I have loaded a text file content to a std::string. And I want to remove the whitespaces from the loaded string.
Method 1:
Scan the string using string.find() in a loop statement and remove whitespace using string.erase();
Method 2:
Scan the string using string.find() in a loop statement and copy the non whitespace characters to a new string() variable using string.append();
Method 3:
Scan the string using string.find() in a loop statement and copy the non whitespace characters to a new string(size_t n, char c) variable using string.replace();
Method 4:
Allocate a char* (using malloc[size of the source string])

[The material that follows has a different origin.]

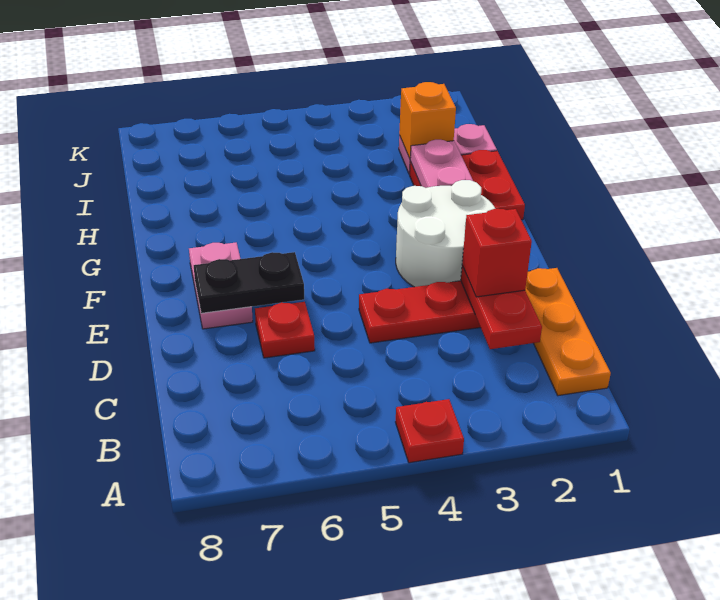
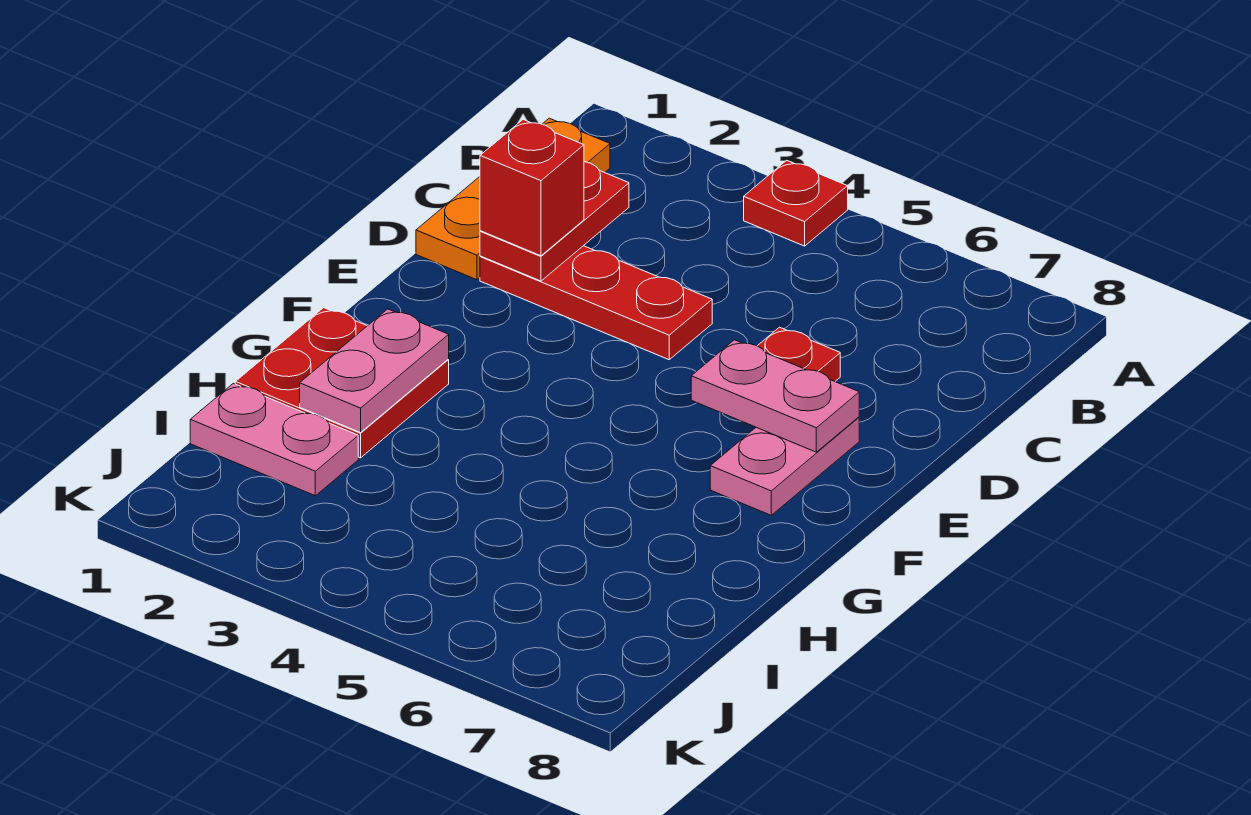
white 2x2 round brick [396,180,495,287] -> none
black 1x2 plate [194,252,304,313] -> pink 1x2 plate [691,340,859,452]
orange 1x1 brick [399,82,456,159] -> none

Scan the string using string.find() in a loop statement and copy the non whitespace characters to the char* variable using strcpy and then strcat();
finally copy the char* to a new string
free char*
Edit: upgraded to locale-aware trait. Thanks user657267 !
Standards algorithms are neat !
s.erase(std::remove_if(
begin(s), end(s),
[l = std::locale{}](auto ch) { return std::isspace(ch, l); }
), end(s));
Live on Coliru
That was for in-place modification, if you need to keep the original string however :
std::string s2;
s2.reserve(s.size());
std::remove_copy_if(
begin(s), end(s),
std::back_inserter(s2),
[l = std::locale{}](auto ch) { return std::isspace(ch, l); }
);
Live on Coliru
IMHO, best performance you can get with method 2, but before appending you need to call std::string::reserve
method to set capacity of new string to the size of initial string. This needed to prevent unnecessary reallocations, when appending.